Extract the following information and return as JSON:
{{
  "case_name": "Full case name (plaintiff v. defendant)" or null,
  "plaintiff_name": "Plaintiff name only" or null,
  "defendant_name": "Defendant name only" or null,
  "year": year as integer or null,
  "citation": "Citation string" or null,
  "court": "Court name" or null,
  "judge": "Judge's LAST NAME ONLY (e.g., 'Smith' not 'A. Smith J.'). For appeals with multiple judges, use a list like ['Smith', 'Jones', 'Brown']" or null,
  "sex": "M" or "F" or null,
  "age": age as integer or null,
  "non_pecuniary_damages": amount in dollars (number, no $ or commas) or null,
  "is_provisional": true/false or null,
  "injuries": ["injury1", "injury2"] or [],
  "other_damages": [{{"type": "future_loss_of_income|past_loss_of_income|cost_of_future_care|housekeeping_capacity|other", "amount": number, "description": "text"}}] or [],
  "comments": "Additional notes" or null,
  "is_continuation": true if this row lacks case_name/citation (continuation of previous case), false otherwise
}}
"""
    return prompt

# Show sample prompts
if sample_page and info['lattice_tables']:
    df = info['lattice_tables'][0]
    section = info['section_header'] or 'UNKNOWN'
    
    # Get column names from first row
    if len(df) > 1:
        columns = list(df.iloc[0].values)
        
        print(f"\n{'='*70}")
        print(f"SAMPLE LLM PROMPTS FOR PAGE {sample_page}")
        print(f"{'='*70}\n")
        
        # Show prompts for first 3 data rows
        for i in range(1, min(4, len(df))):
            row_data = list(df.iloc[i].values)
            prompt = simulate_llm_prompt(section, columns, row_data)
            
            print(f"\n--- ROW {i} PROMPT ---")
            print(prompt[:800] + "...\n" if len(prompt) > 800 else prompt)
            print(f"\nNote: The section '{section}' is saved as 'category' field, NOT 'region' field!\n")
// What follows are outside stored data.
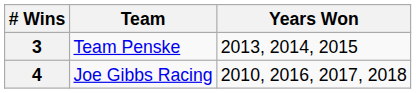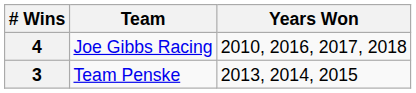rows swapped: 4 <-> 3
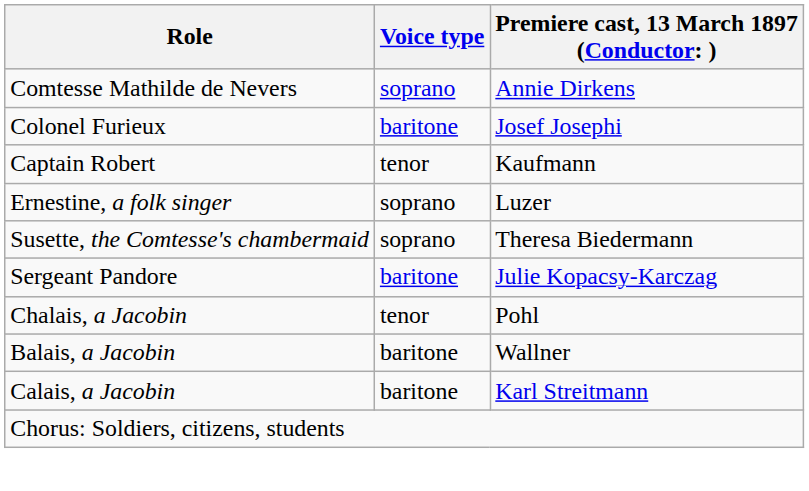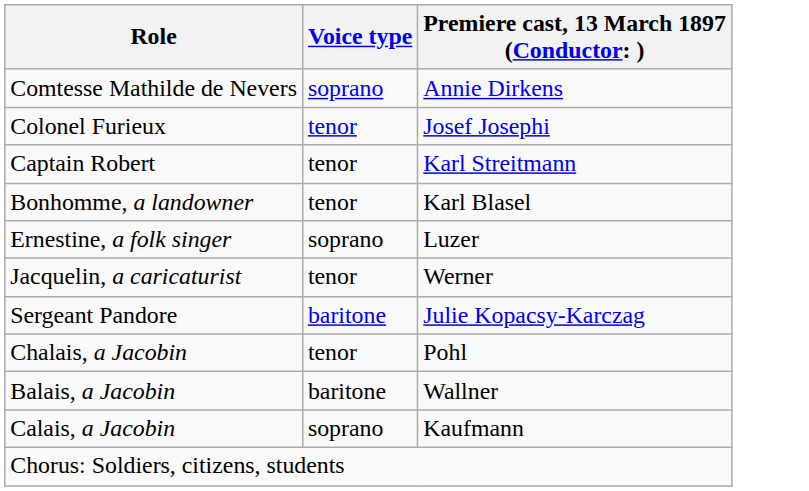Colonel Furieux | Voice type: baritone -> tenor
Captain Robert | column 3: Kaufmann -> Karl Streitmann
+ row: Bonhomme, a landowner | tenor | Karl Blasel
+ row: Jacquelin, a caricaturist | tenor | Werner
- row: Susette, the Comtesse's chambermaid | soprano | Theresa Biedermann
Calais, a Jacobin | Voice type: baritone -> soprano
Calais, a Jacobin | column 3: Karl Streitmann -> Kaufmann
## Step 5: Check Actual Parsed Data

Compare with what's actually in damages_full.json

In [None]:
# Load parsed data
with open('damages_full.json', 'r') as f:
    parsed_cases = json.load(f)

print(f"\nTotal parsed cases: {len(parsed_cases)}\n")

# Analyze region vs category
cases_with_region = sum(1 for c in parsed_cases if c.get('region'))
cases_with_category = sum(1 for c in parsed_cases if c.get('category'))
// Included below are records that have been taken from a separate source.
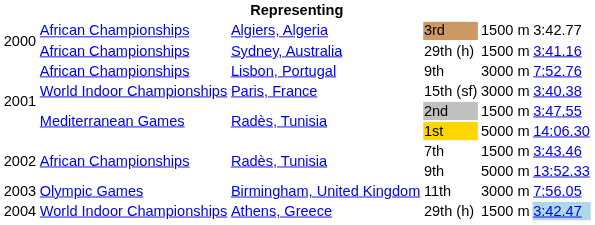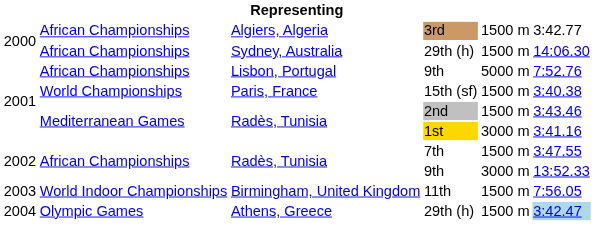Sydney, Australia / 29th (h) | column 6: 3:41.16 -> 14:06.30
Lisbon, Portugal / 9th | column 5: 3000 m -> 5000 m
15th (sf) | column 2: World Indoor Championships -> World Championships
15th (sf) | column 5: 3000 m -> 1500 m
2nd | column 6: 3:47.55 -> 3:43.46
1st | column 5: 5000 m -> 3000 m
1st | column 6: 14:06.30 -> 3:41.16
7th | column 6: 3:43.46 -> 3:47.55
Radès, Tunisia / 9th | column 5: 5000 m -> 3000 m
11th | column 2: Olympic Games -> World Indoor Championships
11th | column 5: 3000 m -> 1500 m
Athens, Greece / 29th (h) | column 2: World Indoor Championships -> Olympic Games
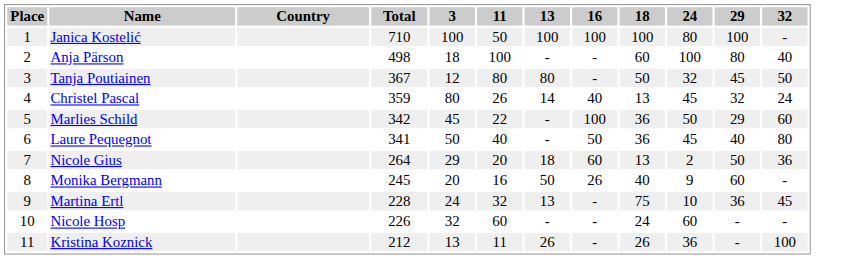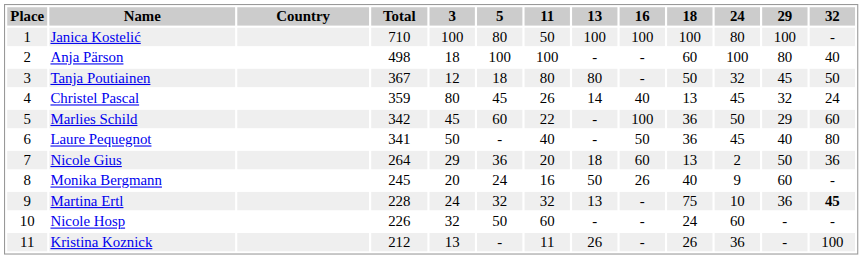+ column: 5 | 80 | 100 | 18 | 45 | 60 | - | 36 | 24 | 32 | 50 | -
Martina Ertl | 32: normal -> bold
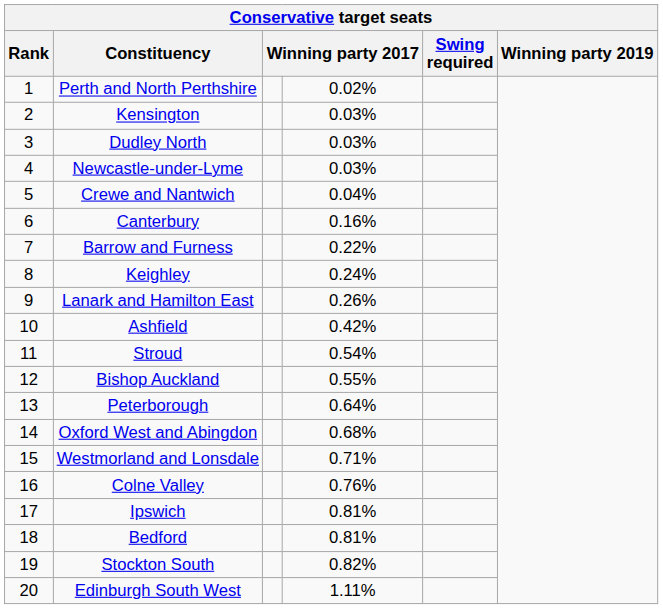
print(f"Cases with 'region' field:   {cases_with_region:4d} ({cases_with_region/len(parsed_cases)*100:.1f}%)")
print(f"Cases with 'category' field: {cases_with_category:4d} ({cases_with_category/len(parsed_cases)*100:.1f}%)")

# Sample cases
print("\n" + "="*70)
print("SAMPLE PARSED CASES")
print("="*70)

for i, case in enumerate(parsed_cases[:5]):
    print(f"\nCase {i+1}: {case.get('case_name', 'Unknown')}")
    print(f"  Category: {case.get('category', 'N/A')}")
    print(f"  Region:   {case.get('region', 'N/A')}")
    print(f"  Pages:    {case.get('source_pages', [])[:3]}")

## Step 6: Diagnosis

**Key Findings:**

1. The parser extracts section headers (e.g., "Forearm", "Spine") from the PDF
2. These section headers are sent to the LLM as `Body Region/Category: {section}`
3. The parsed data saves this as the `category` field
4. The `region` field is a SEPARATE field that appears to come from somewhere else

**Possible Issues:**

- The `region` field might be from a different data source (manual annotations?)
- The parser may need to be updated to ALSO save the section as `region`
- Or the dashboard should use `category` instead of expecting `region`

**Recommendation:**

Since the section header IS being captured and sent to the LLM, we should either:
1. Update the parser to save section as BOTH `category` AND `region`
2. Update the dashboard to use `category` when `region` is missing

## Step 7: Suggested Fix

Add this to the parser (around line 469 in damages_parser_table.py):

```python
data['source_page'] = page_number
data['category'] = section
data['region'] = [section]  # ADD THIS LINE - save section as region too
```

This would ensure both fields are populated with the anatomical section.